Ustad Rashid Khan has perhaps the best voice of his generation of singers. It was good to begin the season with him. We have tickets for the next couple of performances. It was interesting to find that at the end of the concert there was no crowding at the doors. People spontaneously remained in place and maintained a constant trickle at the exit. That is the kind of new normal that I would love. The initial vaccine hesitancy in certain pockets of the city was quickly overcome because all political parties supported the vaccination drive. I came across a very well-researched news story which talks of the slower spread of vaccination in villages. India’s population is immense, and even though it hits new records of the number of vaccine doses given, only about a quarter is fully vaccinated as yet. It will be a while before one can safely gather in large numbers indoors everywhere in the city.

Babool mora

Wajid Ali Shah wrote the words of the famous thumri, Babul mora, in Kolkata, after the British East India Company, then an empire in all but name, exiled him from Awadh. It has been sung by all the luminaries of classical music since. I heard Bhimsen Joshi singing it in the usual Raag Bhairavi when he was considered a future star, but since then I’ve also heard a rare recording of Ustad Faiyaz Khan singing it. The version by Kundan Lal Sehgal is so famous that Google’s AI concludes that the song is due to him. But Kishori Amonkar, Kesarbai Kerkar, Begum Akhtar, Rajan and Sajan Mishra, and even Jagjit and Chitra Singh have wonderful versions available on the net. But it is not that song of loss and parting that this post is about.

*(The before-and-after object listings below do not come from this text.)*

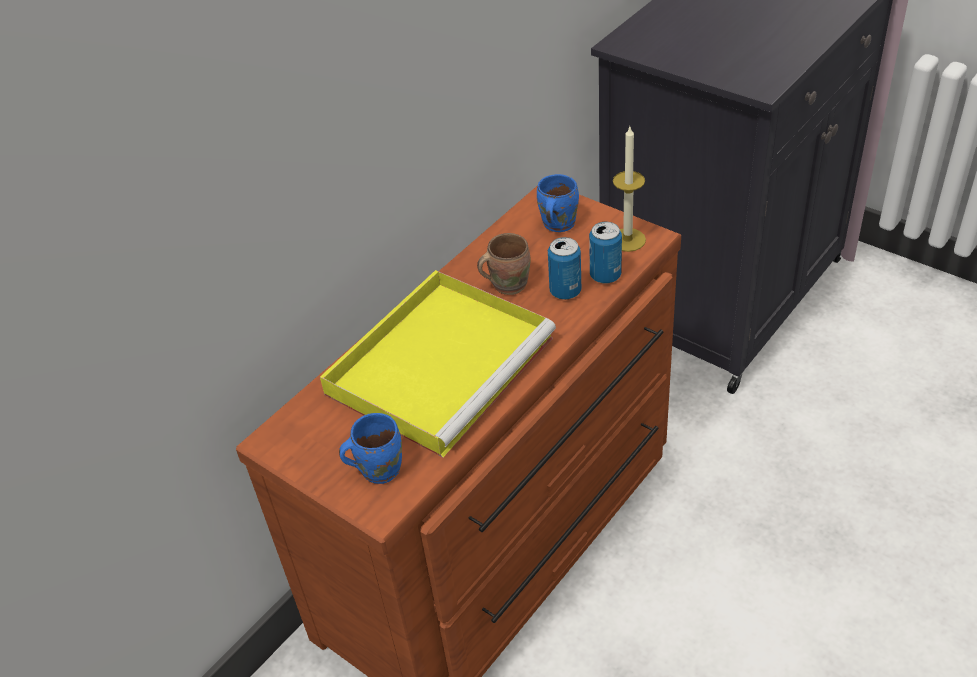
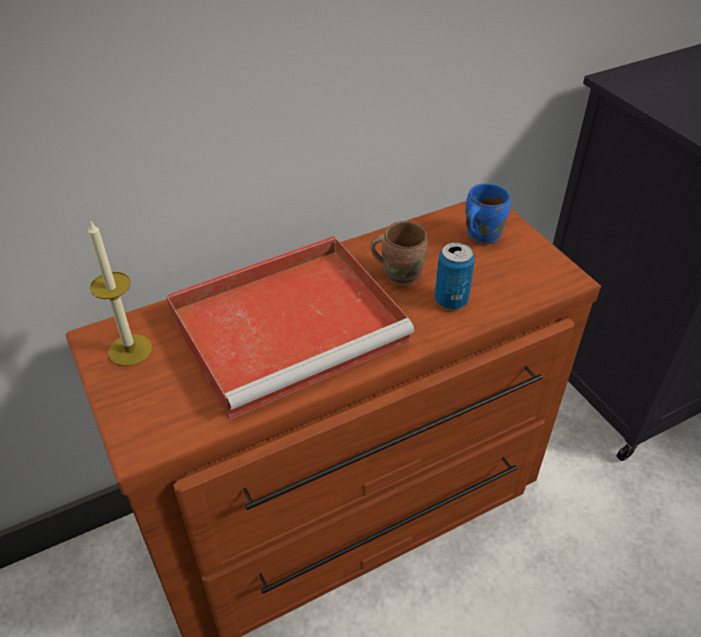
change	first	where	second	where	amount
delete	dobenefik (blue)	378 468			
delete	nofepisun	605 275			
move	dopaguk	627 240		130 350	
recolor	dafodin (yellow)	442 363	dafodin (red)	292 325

I wanted to show you a couple of varieties of babool (Acacia) among the many I saw in Bera. Babool is the typical dry land plant: often a short tree, just over three meters tall, sometimes a mere bush. Of the many that I saw, I seem to have taken many photos of the babool (Vachellia nilotica indica). That extremely widespread plant is what you see in the featured photo. The other is the white babool (Vachellia leucophloea, also called white-bark Acacia). There were numerous other plants of the Mimosacaea family, even the Acacias, but I seem to have missed photographing them. Loss and regret, just as in Wajid Ali Shah’s thumri.